The mode of proceeding was somewhat different as to the vice president. After the choice of the president, the person having the greatest number of votes was to be vice president. If there remained two or more who had an equal number of votes, the senate and not the house, were to choose from them by ballot the vice president, and as it is not directed that in this respect they shall vote by states, it follows that they vote individually as in ordinary cases.

Such was the original plan of the constitution, but it has been usefully altered by providing that the ballots of the electors shall be separately given for president and vice president, and that the vice president shall be elected, as in the case of the president, by a majority of the whole number of electors appointed.

The number of candidates out of whom the selection is to be made by the house of representatives, is reduced from five to three. The senate in respect to vice president is confined to the two highest in votes.

In regard to the final choice of the president, it was deemed expedient that the house of representatives should vote by states, because there would always be reason to suppose that if the people at large were much divided in opinion, their immediate representatives would be incapable of coming to a decision, and no other mode of removing the difficulty occurred than in this manner to refer it to the states. In the senate, where the representation is equal, the same inconvenience

was not to be apprehended, and by reducing the ultimate candidates to a smaller number, those who represented states in which the votes had been lost, would be much less influenced, even if such influence existed at all.

Another benefit also resulted from it. By the first mode of proceeding the senate was restrained from acting until the house of representatives had made their selection, which if parties ran high, might be considerably delayed;—by the amendment, the senate may proceed to choose a vice president immediately on receiving the returns of the votes. If under the old mode, the house of representatives did not choose a president before the fourth day of March next ensuing, the vice president then in office was to act as president. So that although the public confidence might have been wholly withdrawn from him, he would become president in effect, whereas on the present plan, if no president is elected by the house of representatives, the vice president who will fill the office, will have the fresh suffrages of the people.

So far therefore as relates to this part of the plan for choosing the president and vice president, the arrangement seems now settled as judiciously as the nature of our constitution will admit, although one difficulty not provided for, may possibly some day occur. If more than three of those highest in votes for president, or than two of those voted for as vice president should be equal in number of votes, it is not directed how the selection shall be made. In the original text it is declared, that the votes of the house of representatives and the senate shall be by ballot, and so it still continues as to the house of representatives, but it is not directed in the amendment,

how the votes of the senate shall be given. It is probable, however, that a vote by ballot would be adopted.

----

**REQUIRED ACTION A:**
In the election passage, how many candidates does the house of representatives now choose from when picking the president?
**REQUIRED ACTION B:**
Repeat word for word the stretch of the election passage from "In regard to" through "existed at all.".
The rows that come after the election passage aren't needed.

----

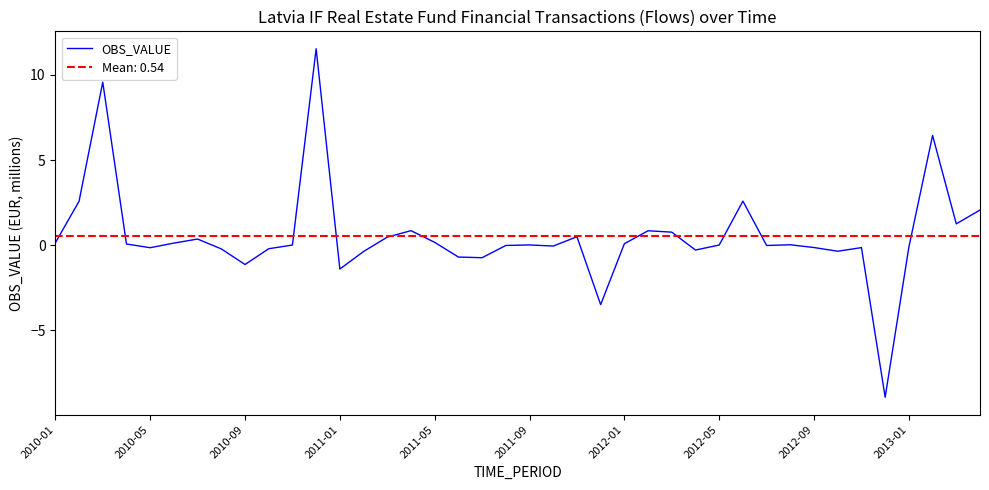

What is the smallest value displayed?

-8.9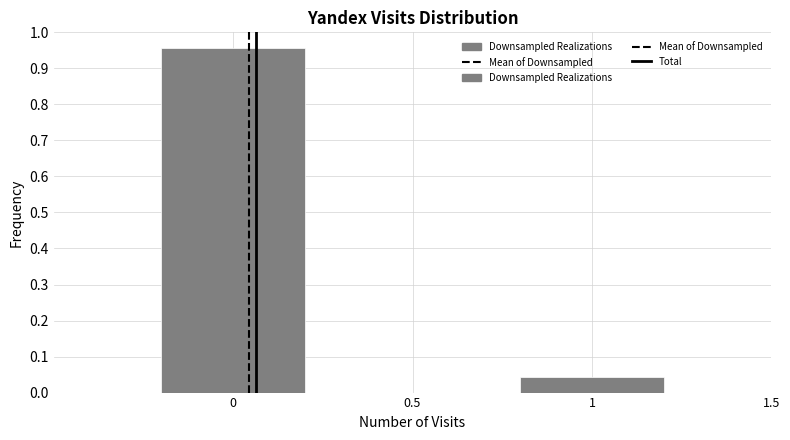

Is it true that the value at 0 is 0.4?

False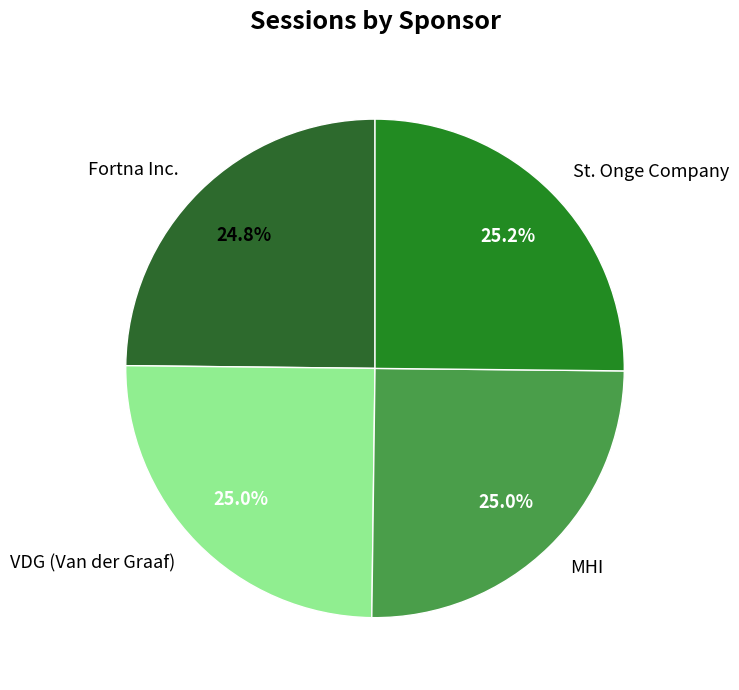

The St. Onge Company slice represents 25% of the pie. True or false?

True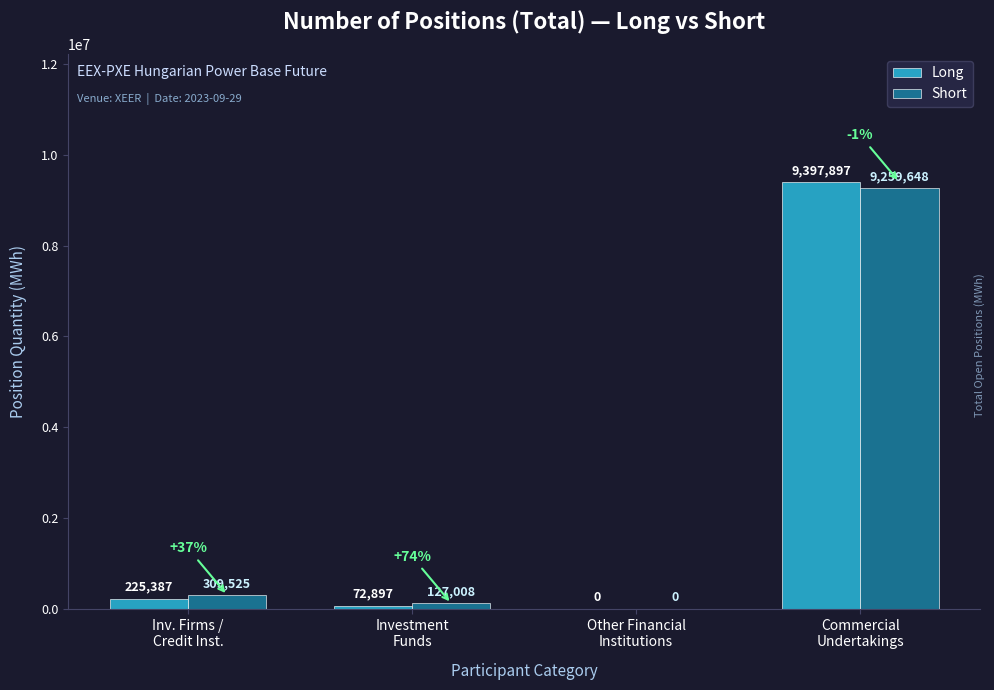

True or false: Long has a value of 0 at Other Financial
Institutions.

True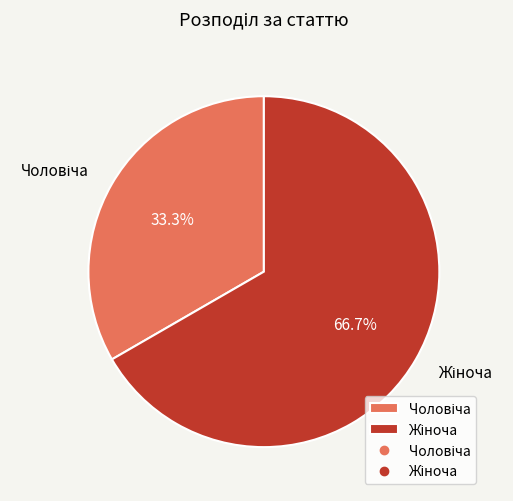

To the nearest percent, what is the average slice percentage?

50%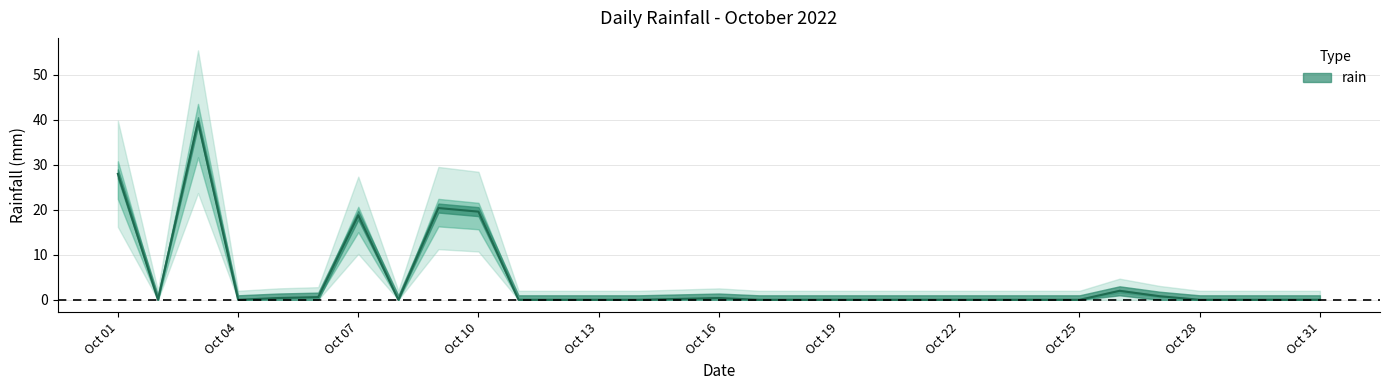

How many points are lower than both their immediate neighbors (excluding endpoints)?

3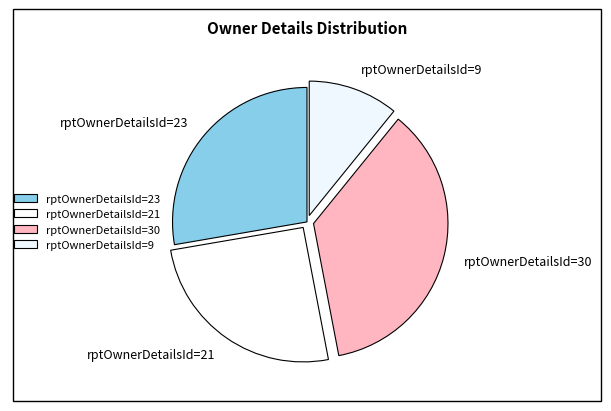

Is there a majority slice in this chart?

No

----

**SOLUTION A:**
Three, reduced from five.

**SOLUTION B:**
In regard to the final choice of the president, it was deemed expedient that the house of representatives should vote by states, because there would always be reason to suppose that if the people at large were much divided in opinion, their immediate representatives would be incapable of coming to a decision, and no other mode of removing the difficulty occurred than in this manner to refer it to the states. In the senate, where the representation is equal, the same inconvenience

was not to be apprehended, and by reducing the ultimate candidates to a smaller number, those who represented states in which the votes had been lost, would be much less influenced, even if such influence existed at all.